Асас ушёл. Давид и Бесики некоторое время стояли молча. Им было как-то не по себе.

— Пойдём посмотрим на караван, поздравим ага Ибреима со счастливым возвращением, — шутливо обратился Давид к Бесики.

— Пошли, — нехотя промолвил тот.

На площади толпился народ. Опустившиеся на колени верблюды были неподвижны, как каменные изваяния. Караванщики уже сняли с них тюки. Сборщики раскрывали их, производили опись товаров и препирались о ценах с приказчиками ага Ибреима.

Сборщики накидывали цены на привезённые товары, чтобы больше взыскать пошлины, приказчики же дешевили товар, чтобы хозяин уплатил возможно меньше. Не могли никак договориться насчёт одного ящика, в котором находилось штук двадцать золотых и серебряных карманных часов, очки, несколько подзорных труб и компасов. У всех от крика срывались голоса. Сборщики не знали цену этого товара и не доверяли приказчикам. Не договорившись, решили отложить оценку вещей до прихода хозяина.

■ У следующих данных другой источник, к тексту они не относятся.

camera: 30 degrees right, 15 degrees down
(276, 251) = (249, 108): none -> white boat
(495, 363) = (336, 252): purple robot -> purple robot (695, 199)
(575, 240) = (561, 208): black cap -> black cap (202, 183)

Все хотели собственными глазами увидеть, что привёз ага Ибреим из чужеземных стран. Богато разодетые придворные дамы, закутанные в белые покрывала, осторожно ступали в расшитых золотом туфлях между тюками, осматривали парчу, шёлка, бархат, сукно, атлас, ситец и разноцветный сатин.

Среди нарядных женщин особенно выделялась сестра царя Ираклия, принцесса Анна, супруга эшикагасбаша Димитрия Орбелиани. Ей было пятнадцать лет, когда её выдали замуж за пятидесятилетнего Димитрия. Почти тридцать лет провела она в доме своего супруга, но, не смотря на это, лицо у неё было по-прежнему молодое и нежное, стан гибкий, толстые косы доходили до пят, как у девушки, и лишь постигшее её большое горе (у неё умер сын) положило две лёгкие морщинки около пунцовых губ. Внучка, которую она назвала своим именем, развеяла её горе. Маленькая Анна в тринадцать лет стала стройной, сформировавшейся девушкой. Все находили в ней большое сходство с бабушкой. Льстецы называли их сёстрами.

Анна никогда не любила своего мужа, походившего теперь больше на мешок с костями, чем на человека. На протяжении всех этих скучных лет она жила лишь мечтами — мечтами о рыцаре на боевом коне, который похитил бы её из орбелиановской Каджетской крепости. Однако рыцарь не появлялся, а дряхлый муж вздыхал и кряхтел в своих сводчатых палатах, но не умирал. После смерти сына Анна переехала жить к брату Ираклию, во дворец. К мужу она приставила немецкого врача Рейнегса. Но врач больше ухаживал за красавицей Анной, чем за её больным супругом. Ежедневно он готовил для Анны разные благоухающие мази и белила. Он учил её менуэтам и европейским реверансам. Но когда осмелился было открыться ей в любви, Анна, гневно сведя брови, указала ему на дверь. Ей был противен кичливый вид немца. Всю жизнь она мечтала о рыцаре, и вдруг этот безусый и безбородый, как евнух, врач осмелился заговорить о взаимности.